■ Task directions ■
Using the entries below, write out the line with "Figure 2. Cyclic", the line with "Table 1. The", and every line in between, exactly as each is written.

■ Extracted entries ■
__________

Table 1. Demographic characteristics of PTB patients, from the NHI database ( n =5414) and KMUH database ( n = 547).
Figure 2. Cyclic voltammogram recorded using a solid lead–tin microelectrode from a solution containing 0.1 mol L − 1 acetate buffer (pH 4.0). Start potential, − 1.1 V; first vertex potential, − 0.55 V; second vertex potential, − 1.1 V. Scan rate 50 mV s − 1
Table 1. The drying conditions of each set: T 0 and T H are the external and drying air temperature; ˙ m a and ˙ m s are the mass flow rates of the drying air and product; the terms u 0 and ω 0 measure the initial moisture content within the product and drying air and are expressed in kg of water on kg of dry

__________

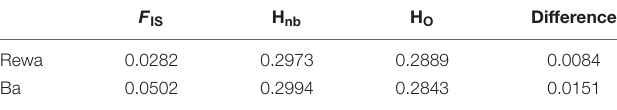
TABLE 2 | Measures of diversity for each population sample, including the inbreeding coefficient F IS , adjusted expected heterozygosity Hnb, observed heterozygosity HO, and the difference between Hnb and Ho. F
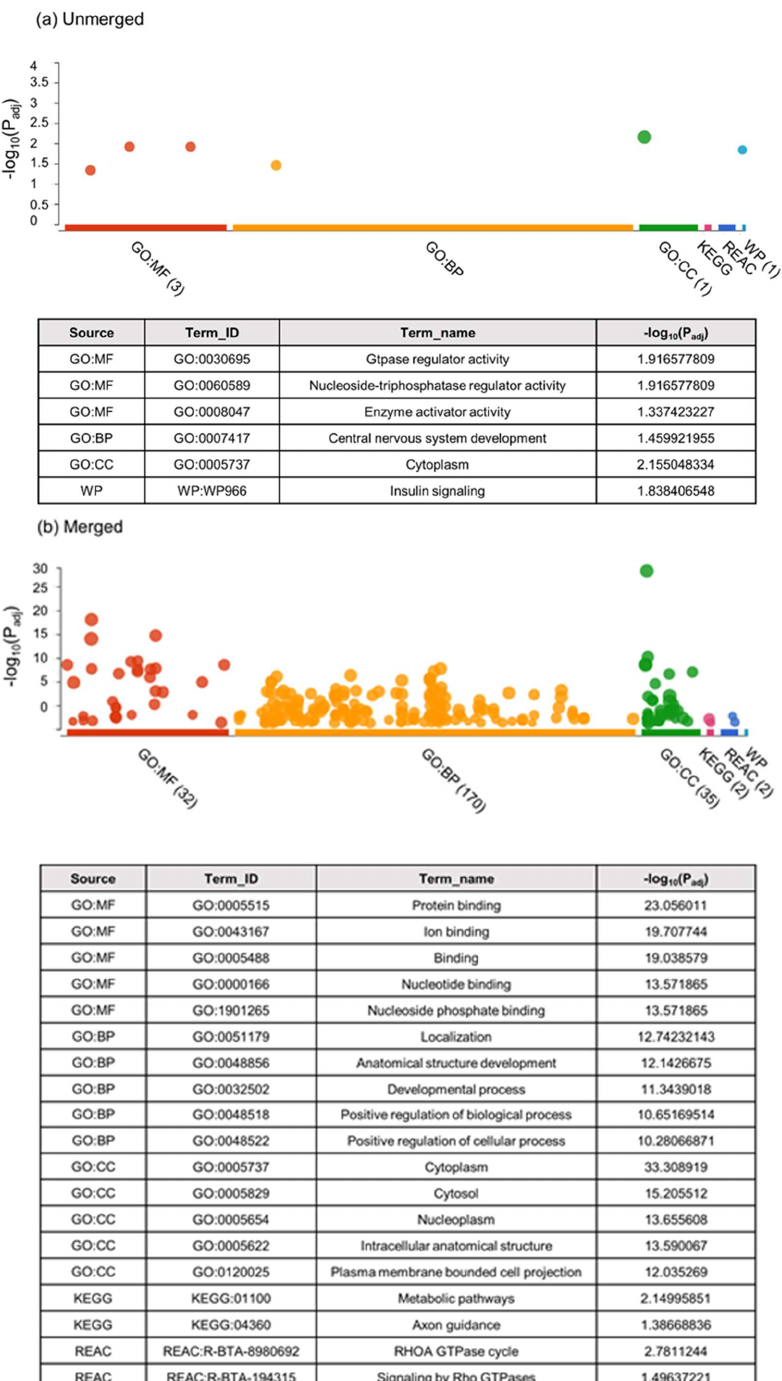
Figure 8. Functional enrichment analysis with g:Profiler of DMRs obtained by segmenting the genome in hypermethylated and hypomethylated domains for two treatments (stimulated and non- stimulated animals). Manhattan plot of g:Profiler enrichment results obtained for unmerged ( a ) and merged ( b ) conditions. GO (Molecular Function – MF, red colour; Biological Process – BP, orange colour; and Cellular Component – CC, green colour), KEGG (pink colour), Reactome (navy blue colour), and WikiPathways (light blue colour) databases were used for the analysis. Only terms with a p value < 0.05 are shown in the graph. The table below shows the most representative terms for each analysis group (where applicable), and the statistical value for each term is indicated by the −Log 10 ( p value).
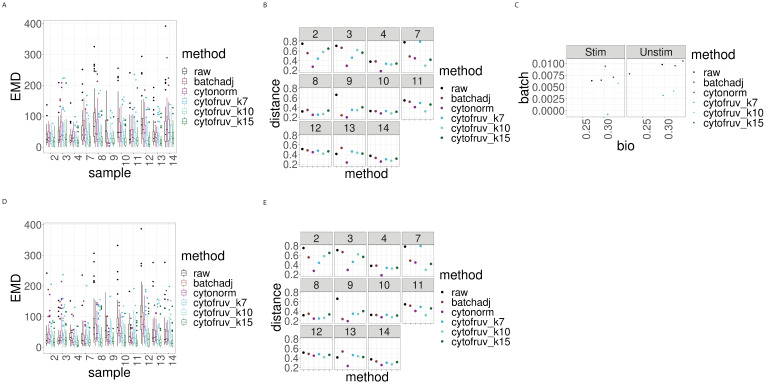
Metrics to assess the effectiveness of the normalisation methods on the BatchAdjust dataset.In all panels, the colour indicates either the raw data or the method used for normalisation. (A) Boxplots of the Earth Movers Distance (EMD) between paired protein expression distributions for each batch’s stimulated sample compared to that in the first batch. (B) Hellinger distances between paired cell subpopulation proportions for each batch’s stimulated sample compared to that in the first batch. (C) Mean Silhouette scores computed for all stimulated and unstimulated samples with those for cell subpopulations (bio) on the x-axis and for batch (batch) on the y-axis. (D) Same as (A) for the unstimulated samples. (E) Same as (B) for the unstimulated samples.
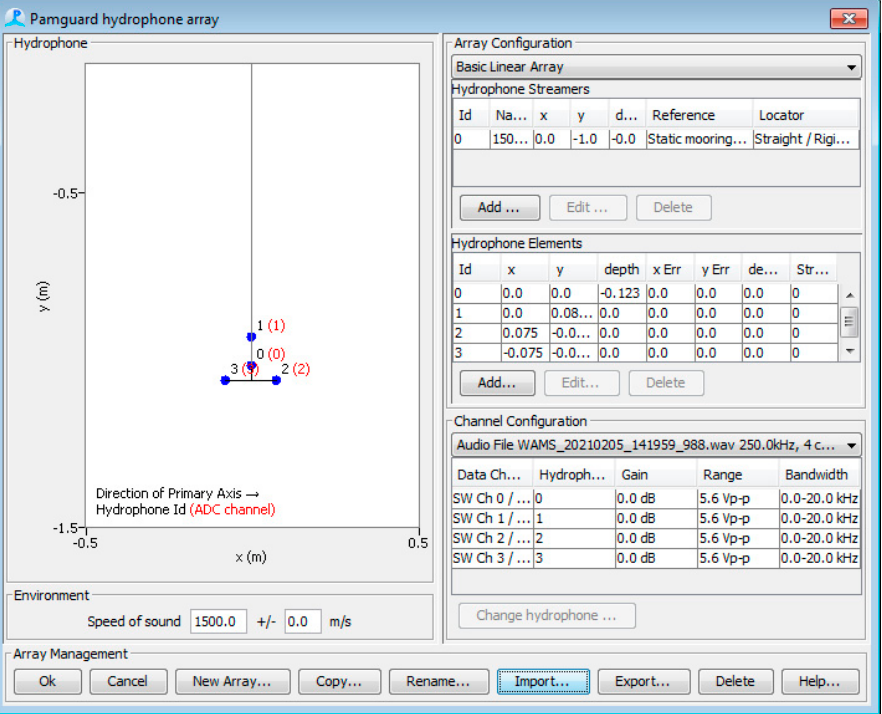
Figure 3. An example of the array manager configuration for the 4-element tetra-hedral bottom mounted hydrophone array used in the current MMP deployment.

__________

■ Your response ■
Figure 2. Cyclic voltammogram recorded using a solid lead–tin microelectrode from a solution containing 0.1 mol L − 1 acetate buffer (pH 4.0). Start potential, − 1.1 V; first vertex potential, − 0.55 V; second vertex potential, − 1.1 V. Scan rate 50 mV s − 1
Table 1. The drying conditions of each set: T 0 and T H are the external and drying air temperature; ˙ m a and ˙ m s are the mass flow rates of the drying air and product; the terms u 0 and ω 0 measure the initial moisture content within the product and drying air and are expressed in kg of water on kg of dry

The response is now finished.